Both pulsed ultrasonic energy and low-level pulsed electromagnetic fields are produced by bone development stimulators. According to hypothesis, these energy fields encourage bone growth by aiding in tissue healing and promoting cell growth and maturity.
In order to stimulate bone formation, devices that generate either pulsed ultrasonic energy or a low-level pulsed electromagnetic field are used. These energy fields are thought to encourage bone growth by aiding in tissue healing and promoting cell creation and maturation.
The Global Ultrasound Bone Healing System market accounted for $XX Billion in 2023 and is anticipated to reach $XX Billion by 2030, registering a CAGR of XX% from 2024 to 2030.
With the help of ultrasound technology, the EXOGEN Ultrasound Bone Healing System speeds up your body’s normal fracture healing processes. repairing fractures that do not mend naturally.
Bioventus has a clinical development program me called BONES (Bioventus Observational Non-interventional EXOGEN Studies). Three direct-to-patient observational, non-interventional trials using the EXOGEN ultrasound bone healing system are part of the BONES study series.

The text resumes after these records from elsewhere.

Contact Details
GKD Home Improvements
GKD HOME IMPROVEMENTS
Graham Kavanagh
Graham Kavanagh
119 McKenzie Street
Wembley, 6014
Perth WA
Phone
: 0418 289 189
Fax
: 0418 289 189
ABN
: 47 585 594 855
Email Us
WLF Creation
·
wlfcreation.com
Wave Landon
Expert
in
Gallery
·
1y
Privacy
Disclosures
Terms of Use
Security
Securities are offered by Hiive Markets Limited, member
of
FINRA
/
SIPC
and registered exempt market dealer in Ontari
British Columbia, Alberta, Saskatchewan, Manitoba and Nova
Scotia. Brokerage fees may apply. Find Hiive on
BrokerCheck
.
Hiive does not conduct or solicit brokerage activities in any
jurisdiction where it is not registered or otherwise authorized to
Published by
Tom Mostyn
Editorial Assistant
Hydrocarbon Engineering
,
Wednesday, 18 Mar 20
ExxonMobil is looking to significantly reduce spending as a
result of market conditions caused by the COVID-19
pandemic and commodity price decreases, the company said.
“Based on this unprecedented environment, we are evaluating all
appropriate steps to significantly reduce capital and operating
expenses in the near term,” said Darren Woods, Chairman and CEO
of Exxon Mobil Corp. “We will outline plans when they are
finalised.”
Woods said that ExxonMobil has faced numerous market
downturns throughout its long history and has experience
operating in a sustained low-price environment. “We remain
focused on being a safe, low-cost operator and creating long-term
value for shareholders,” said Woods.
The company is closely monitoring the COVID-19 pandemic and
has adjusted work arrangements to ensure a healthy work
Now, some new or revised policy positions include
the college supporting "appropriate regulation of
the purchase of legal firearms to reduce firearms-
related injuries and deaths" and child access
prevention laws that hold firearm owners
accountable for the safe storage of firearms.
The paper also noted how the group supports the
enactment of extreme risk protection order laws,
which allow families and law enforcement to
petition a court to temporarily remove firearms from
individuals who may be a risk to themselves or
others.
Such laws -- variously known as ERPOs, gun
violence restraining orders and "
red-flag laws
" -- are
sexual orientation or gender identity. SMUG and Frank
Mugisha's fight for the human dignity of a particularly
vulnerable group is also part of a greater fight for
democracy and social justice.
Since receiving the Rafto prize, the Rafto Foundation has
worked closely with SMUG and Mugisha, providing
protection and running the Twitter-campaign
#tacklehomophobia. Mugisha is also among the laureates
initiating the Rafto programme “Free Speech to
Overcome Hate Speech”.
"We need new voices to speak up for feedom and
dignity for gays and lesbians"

EXOGEN uses low-intensity pulsed ultrasound (LIPUS), a safe and efficient technique, to aid in promoting the body’s normal bone repair process.
will compare the incidence of fracture non unions in patients utilizing EXOGEN with patients from a national health insurance claims database who received standard of care alone. The studies will include long and small bones of upper and lower extremities and the unique design of BONES was discussed with FDA during its development.
Its primary endpoint is defined as the ability of EXOGEN to mitigate the risk of a fracture progressing to nonunion in the presence of known risk factors.